James Rubin: I am aware that Ambassador Hill apparently expressed such sentiments on Twitter in March. But context is important. Speaking for the US at that time, we believed that NATO’s actions ultimately saved countless lives, and prevented a potential genocide. I was proud to work for Secretary Albright during this critical time. Her leadership was instrumental in stopping the persecution of Kosovars and defeated Serb aggression. Our policy towards Serbia-Kosovo was something I know then-Senator Biden also strongly supported. It’s also important to note that Serbia’s leadership at the time chose not to sign the agreement – and that’s something they would have to explain as to why they chose that route because signing the Ramboulliet Agreement would have given them a greater role in Kosovo than they have now.
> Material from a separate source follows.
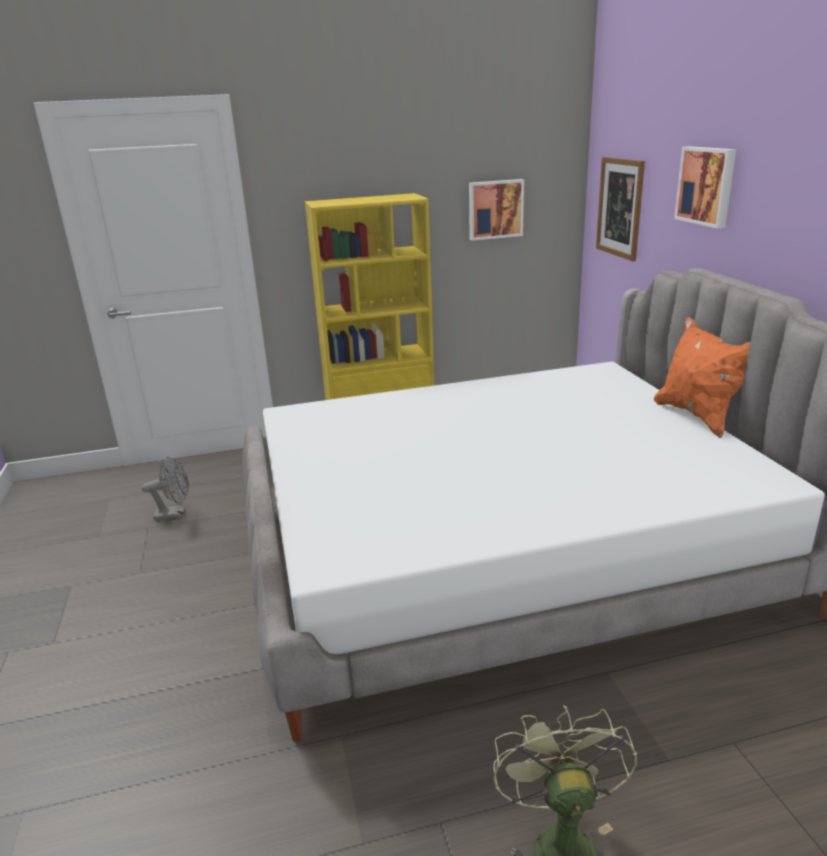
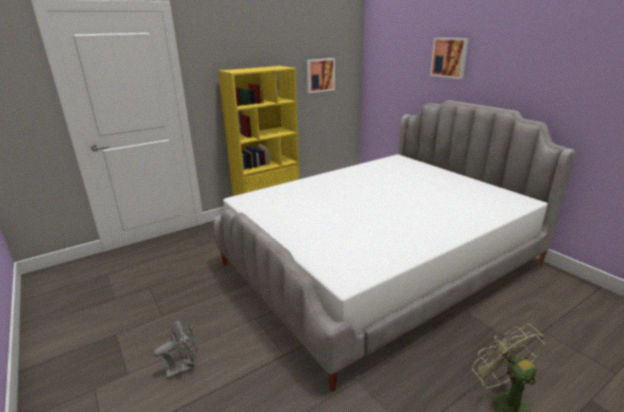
camera: 20 degrees left, 0 degrees up
grey fan [141,457,189,520] -> grey fan moved to [154,318,198,379]
picture [596,157,645,261] -> none
orange pillow [654,317,750,438] -> none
Albanian Post: During the last war in Kosovo, NATO’s partner was Kosovo Liberation Army. Currently, the leaders of the KLA are being accused of “Joint Criminal Enterprise”, and the Prosecutor’s Office accuses them of having criminal intent with the KLA against political opponents. The lawyer of one of the accused stated in front of the Prosecutor’s Office that if the KLA was a joint criminal enterprise, then NATO supported this enterprise. Considering that you were quite familiar with the situation at the time, what was the KLA for you in 1998/99?
James Rubin: I don’t want to get into the judicial question, but as far as the question of the KLA back in 1998/1999 is concerned, we regarded the KLA as our partner in the peace talks and Hashim Tachi represented the KLA. Tachi agreed to the Ramboulliet Accords. It was a brave decision. He didn’t get everything he wanted, but he enabled the West to unite and prevent Serbian military forces from slaughtering thousands and thousands of Kosovars.
Later, Thaci followed through on his commitments to us by agreeing to demobilize the KLA – even after they had effectively won the war. They followed through on all the commitments they made to the United States. I regarded our relationship with them as crucial to bringing peace, security, and stability to Kosovo. Without their decisions and their partnership, that never would have happened.
Albanian Post: Publications in various prestigious media for example The Guardian, wrote that the functioning of the Special Chambers and the history of the war is being rewritten – despite the final decisions or court verdicts on the accused, is the history being rewritten?
James Rubin: I won’t comment on a judicial proceeding, but I don’t think history can be rewritten. The history of that time is very clear. Slobodan Milosevic and his cronies used his authority over the Serbian military forces to slaughter Kosovars and threaten to slaughter tens of thousands more of them. Those are the facts.
Is it true that in a wartime situation, Kosovar individuals may have committed acts that the United States can’t support? Of course, that’s true; but that pales in comparison to what was happening at that time by Milosevic’s oppression policies towards Kosovo Albanians and that’s something that cannot be rewritten. NATO intervened to protect the Kosovars from a Serbian government-generated slaughter. I don’t believe that Milosevic spoke for all the Serbian people. There are many Serbians who rejected Milosevic then and now. History will record that the KLA and the United States were partners in preventing a genocide.